Factory gate prices rose 4.6% on the year, as the cost of materials surged 10.7% for Britain’s manufacturers, led by metal prices soaring to the highest point since May 2007. This could feed through to higher prices in the shops, if retailers pass these price rises on.

At this stage, however, it is too early to tell for sure. Many economists warn the bigger danger would be acting too early to prick an inflationary bubble that may dissipate of its own accord, threatening to derail the recovery. With a delay to the further easing of pandemic restrictions, risks to the economy still remain.

Going long enough?

The government has extended a ban on evicting commercial tenants until 25 March 2022. After delaying the next phase of its exit from lockdown in England, it stands as one of the only new support measures offered to struggling companies.
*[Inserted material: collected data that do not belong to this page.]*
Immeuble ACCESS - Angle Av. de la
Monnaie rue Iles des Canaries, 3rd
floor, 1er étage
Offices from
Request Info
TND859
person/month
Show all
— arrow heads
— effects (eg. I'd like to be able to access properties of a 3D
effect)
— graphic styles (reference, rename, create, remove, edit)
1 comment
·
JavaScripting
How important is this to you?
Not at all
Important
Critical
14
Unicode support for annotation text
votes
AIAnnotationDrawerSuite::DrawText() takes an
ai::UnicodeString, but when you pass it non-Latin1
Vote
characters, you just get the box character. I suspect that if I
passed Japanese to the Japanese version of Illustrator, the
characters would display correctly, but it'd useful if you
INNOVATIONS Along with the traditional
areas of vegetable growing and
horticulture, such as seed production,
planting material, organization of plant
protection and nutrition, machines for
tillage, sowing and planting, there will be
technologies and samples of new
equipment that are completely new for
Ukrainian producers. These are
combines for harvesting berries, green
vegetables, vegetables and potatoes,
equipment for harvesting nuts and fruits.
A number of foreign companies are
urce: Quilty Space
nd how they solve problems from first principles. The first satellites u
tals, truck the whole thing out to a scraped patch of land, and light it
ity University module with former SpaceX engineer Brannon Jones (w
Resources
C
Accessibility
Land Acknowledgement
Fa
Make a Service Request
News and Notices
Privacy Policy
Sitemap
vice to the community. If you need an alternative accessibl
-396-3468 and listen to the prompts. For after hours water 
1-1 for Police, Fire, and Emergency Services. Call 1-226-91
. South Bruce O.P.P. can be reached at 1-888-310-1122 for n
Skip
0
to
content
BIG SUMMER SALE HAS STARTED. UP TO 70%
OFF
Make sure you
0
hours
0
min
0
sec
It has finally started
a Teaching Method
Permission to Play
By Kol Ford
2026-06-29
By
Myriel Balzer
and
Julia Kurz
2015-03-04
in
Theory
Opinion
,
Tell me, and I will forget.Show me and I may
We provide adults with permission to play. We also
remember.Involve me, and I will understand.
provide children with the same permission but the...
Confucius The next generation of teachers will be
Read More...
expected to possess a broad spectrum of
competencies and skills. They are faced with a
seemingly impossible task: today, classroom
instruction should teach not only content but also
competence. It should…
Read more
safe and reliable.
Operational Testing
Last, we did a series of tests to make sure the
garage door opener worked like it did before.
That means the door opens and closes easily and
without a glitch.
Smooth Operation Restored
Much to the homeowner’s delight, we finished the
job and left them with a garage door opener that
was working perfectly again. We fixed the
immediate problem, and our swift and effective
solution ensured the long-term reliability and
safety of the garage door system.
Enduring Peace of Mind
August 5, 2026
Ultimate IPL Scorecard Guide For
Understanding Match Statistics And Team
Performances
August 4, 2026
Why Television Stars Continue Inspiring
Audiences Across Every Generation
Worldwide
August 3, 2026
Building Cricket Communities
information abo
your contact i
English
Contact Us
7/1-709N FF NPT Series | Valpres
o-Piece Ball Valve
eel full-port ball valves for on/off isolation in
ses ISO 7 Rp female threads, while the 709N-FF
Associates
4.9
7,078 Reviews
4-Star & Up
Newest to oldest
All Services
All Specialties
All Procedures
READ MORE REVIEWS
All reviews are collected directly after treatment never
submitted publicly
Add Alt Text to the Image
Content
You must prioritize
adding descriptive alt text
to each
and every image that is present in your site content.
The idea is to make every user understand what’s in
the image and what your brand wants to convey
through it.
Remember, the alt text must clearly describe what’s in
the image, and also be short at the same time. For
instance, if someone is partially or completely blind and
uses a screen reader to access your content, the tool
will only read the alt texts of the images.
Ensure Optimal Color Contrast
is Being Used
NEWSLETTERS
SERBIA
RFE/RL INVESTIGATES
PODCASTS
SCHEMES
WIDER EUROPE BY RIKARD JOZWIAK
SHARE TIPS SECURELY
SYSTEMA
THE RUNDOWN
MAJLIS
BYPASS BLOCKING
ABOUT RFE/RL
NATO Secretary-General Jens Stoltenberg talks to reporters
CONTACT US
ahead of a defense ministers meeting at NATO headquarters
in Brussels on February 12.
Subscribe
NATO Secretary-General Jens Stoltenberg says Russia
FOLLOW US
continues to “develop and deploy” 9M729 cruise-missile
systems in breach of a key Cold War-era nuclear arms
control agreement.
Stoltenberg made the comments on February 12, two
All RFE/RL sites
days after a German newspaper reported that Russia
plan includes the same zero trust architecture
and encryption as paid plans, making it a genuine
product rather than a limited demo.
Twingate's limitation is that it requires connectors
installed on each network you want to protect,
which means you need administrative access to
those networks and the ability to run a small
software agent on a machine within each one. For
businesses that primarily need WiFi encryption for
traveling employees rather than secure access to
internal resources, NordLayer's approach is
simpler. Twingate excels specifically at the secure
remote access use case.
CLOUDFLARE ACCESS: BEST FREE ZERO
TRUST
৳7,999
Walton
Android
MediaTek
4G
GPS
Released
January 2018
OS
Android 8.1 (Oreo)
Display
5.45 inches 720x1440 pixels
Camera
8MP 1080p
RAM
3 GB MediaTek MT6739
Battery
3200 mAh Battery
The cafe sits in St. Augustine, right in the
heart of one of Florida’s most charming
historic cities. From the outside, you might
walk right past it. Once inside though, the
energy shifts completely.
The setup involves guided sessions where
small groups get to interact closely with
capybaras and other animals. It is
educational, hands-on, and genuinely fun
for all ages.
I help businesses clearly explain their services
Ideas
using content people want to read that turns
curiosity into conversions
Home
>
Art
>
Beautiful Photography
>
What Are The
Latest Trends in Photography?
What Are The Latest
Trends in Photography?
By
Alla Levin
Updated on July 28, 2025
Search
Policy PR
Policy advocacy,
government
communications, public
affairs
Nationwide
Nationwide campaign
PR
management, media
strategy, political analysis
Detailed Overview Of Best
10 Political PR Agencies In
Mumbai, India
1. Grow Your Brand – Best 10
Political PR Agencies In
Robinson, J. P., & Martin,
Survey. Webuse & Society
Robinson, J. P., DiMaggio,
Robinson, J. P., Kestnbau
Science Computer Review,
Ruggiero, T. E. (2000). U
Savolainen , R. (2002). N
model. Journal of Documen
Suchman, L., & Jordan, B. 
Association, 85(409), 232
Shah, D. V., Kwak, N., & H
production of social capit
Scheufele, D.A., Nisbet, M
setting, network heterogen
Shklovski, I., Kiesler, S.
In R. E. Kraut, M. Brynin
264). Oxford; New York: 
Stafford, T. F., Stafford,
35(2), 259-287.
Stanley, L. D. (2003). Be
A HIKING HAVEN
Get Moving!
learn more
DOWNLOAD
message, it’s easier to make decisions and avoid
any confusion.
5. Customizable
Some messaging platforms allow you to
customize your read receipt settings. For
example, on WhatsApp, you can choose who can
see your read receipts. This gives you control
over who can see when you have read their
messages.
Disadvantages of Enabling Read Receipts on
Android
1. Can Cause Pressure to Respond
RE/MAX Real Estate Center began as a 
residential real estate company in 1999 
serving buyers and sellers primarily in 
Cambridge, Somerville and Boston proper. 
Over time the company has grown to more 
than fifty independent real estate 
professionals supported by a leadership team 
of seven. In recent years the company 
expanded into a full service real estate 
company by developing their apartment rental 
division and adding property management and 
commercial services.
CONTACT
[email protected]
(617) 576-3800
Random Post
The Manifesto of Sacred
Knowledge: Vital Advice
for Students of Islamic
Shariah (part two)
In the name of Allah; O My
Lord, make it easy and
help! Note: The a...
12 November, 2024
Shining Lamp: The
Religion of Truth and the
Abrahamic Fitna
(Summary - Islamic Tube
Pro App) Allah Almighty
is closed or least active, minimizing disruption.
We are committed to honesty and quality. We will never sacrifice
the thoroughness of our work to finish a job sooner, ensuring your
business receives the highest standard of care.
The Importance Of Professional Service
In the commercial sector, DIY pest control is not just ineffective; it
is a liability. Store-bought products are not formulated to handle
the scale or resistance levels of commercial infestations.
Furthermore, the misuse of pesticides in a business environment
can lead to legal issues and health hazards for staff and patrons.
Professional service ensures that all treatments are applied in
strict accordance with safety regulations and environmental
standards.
Announced by the Treasury minister, Steve Barclay, it comes at an important moment before the current moratorium is due to expire at the end of this month. Failure to act would have pushed many firms closer to financial oblivion.

No doubt it will be welcomed by businesses. But it raises fresh questions about the wider support on offer – or lack of new commitments – after the government added another month onto pandemic restrictions.

The glaring gap is the furlough scheme, due to be scaled back from 1 July; when the government’s 80% contribution to staff wages falls to 70%, with employers forced to pay 10% to keep using the scheme. That will not work for thousands of firms unable to open or suffering due to the controls. Nightclubs, theatres, pubs and bars are among the hardest hit. Business leaders are demanding fresh support at the double.

We were told by Barclay all of this is in the chancellor’s plan. The Treasury deliberately “went long” at the March budget to accommodate such bumps in the road. Although scaled back, furlough will run until the end of September.

However, going long only works if it gets you to the required destination. At the moment, the risk is that support falls short at the final hurdle. Rishi Sunak must look again.